WHAT THE TASK ASKS
Retype the full set of data, character for character.

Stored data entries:
-*-*-

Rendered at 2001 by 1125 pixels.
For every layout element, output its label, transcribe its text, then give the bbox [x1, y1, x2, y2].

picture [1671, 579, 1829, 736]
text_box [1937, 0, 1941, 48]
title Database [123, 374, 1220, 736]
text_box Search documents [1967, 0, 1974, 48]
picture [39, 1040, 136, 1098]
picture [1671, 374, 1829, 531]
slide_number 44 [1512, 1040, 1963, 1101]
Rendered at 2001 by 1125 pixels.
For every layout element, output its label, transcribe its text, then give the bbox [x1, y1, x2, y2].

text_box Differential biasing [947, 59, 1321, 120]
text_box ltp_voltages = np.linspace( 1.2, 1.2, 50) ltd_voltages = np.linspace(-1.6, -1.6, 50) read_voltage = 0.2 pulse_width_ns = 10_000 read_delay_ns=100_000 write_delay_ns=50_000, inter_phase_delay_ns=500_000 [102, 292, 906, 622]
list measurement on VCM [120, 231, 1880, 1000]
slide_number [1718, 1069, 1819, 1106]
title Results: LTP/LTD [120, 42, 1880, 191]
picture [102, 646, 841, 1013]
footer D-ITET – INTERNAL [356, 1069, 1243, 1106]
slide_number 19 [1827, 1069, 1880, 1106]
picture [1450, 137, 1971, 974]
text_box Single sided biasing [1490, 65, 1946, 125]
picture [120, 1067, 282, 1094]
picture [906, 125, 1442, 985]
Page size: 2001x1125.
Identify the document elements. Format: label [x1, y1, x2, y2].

-*-*-

ANSWER TO THE EXERCISE
Rendered at 2001 by 1125 pixels.
For every layout element, output its label, transcribe its text, then give the bbox [x1, y1, x2, y2].

picture [1671, 579, 1829, 736]
text_box [1937, 0, 1941, 48]
title Database [123, 374, 1220, 736]
text_box Search documents [1967, 0, 1974, 48]
picture [39, 1040, 136, 1098]
picture [1671, 374, 1829, 531]
slide_number 44 [1512, 1040, 1963, 1101]
Rendered at 2001 by 1125 pixels.
For every layout element, output its label, transcribe its text, then give the bbox [x1, y1, x2, y2].

text_box Differential biasing [947, 59, 1321, 120]
text_box ltp_voltages = np.linspace( 1.2, 1.2, 50) ltd_voltages = np.linspace(-1.6, -1.6, 50) read_voltage = 0.2 pulse_width_ns = 10_000 read_delay_ns=100_000 write_delay_ns=50_000, inter_phase_delay_ns=500_000 [102, 292, 906, 622]
list measurement on VCM [120, 231, 1880, 1000]
slide_number [1718, 1069, 1819, 1106]
title Results: LTP/LTD [120, 42, 1880, 191]
picture [102, 646, 841, 1013]
footer D-ITET – INTERNAL [356, 1069, 1243, 1106]
slide_number 19 [1827, 1069, 1880, 1106]
picture [1450, 137, 1971, 974]
text_box Single sided biasing [1490, 65, 1946, 125]
picture [120, 1067, 282, 1094]
picture [906, 125, 1442, 985]
Page size: 2001x1125.
Identify the document elements. Format: label [x1, y1, x2, y2].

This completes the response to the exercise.